This past week, the teacher in charge of my daughter’s high school reconciliation committee decided to cancel this years’ Indigenous Arts event. The explanation given was that people in the Indigenous community feel that non-Indigenous people need to reconcile before they are allowed to experience Indigenous culture.
It seems that feelings in Indigenous communities are pretty raw after the recent Coulton Boushie and Tina Fontaine cases. This is understandable. Still, I think that movement away from cultural sharing is a mistake. Experiencing indigenous culture is a way in, at least for people like me!
First Nations, Métis and Inuit cultures are rich and worthy of exploration. I believe I came to where I am today BECAUSE I experienced them. A big part of my reconciliation process involved reading the work of Thomas King, watching North of 60, collecting Inuit carvings and wall hangings, sleeping in an igloo, attending pow wows, listening to First Nations stories, eating Muktuk, bannock and bullet soup, attending plays like Salt Baby, and exploring First Nations practices like smudging.
This is NOT to suggest that experiencing Indigenous cultures is enough on its own. There are other things that need to be done too – learning and accepting our shared history being one of them.

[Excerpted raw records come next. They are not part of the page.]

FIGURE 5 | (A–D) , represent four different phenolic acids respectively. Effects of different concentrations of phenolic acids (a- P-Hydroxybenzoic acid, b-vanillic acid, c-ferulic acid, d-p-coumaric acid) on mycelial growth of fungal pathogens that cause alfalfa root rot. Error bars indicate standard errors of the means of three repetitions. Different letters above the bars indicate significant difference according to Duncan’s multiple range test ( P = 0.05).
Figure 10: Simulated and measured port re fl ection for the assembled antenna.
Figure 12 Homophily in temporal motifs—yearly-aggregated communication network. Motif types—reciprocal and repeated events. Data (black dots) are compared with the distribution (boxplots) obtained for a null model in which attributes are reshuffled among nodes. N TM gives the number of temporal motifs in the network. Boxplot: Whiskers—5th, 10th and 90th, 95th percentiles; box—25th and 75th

For example, try reading Clearing the Plains. It is an eye-opener!
Experiencing Indigenous arts provide an esthetic, affective route to reconciliation though that reading history can never do!
Am I really reconciled??? While I like to think I am, no one has ever pronounced on that. Who would be qualified to do that anyway – an elder or elder’s helper, I suppose.
Still, we non-Indigenous people need to be patient around this. First Nations in particular are dealing with a lot of issues. I believe a reluctance to share Indigenous cultures will only be temporary because the benefits of doing so outweigh the costs.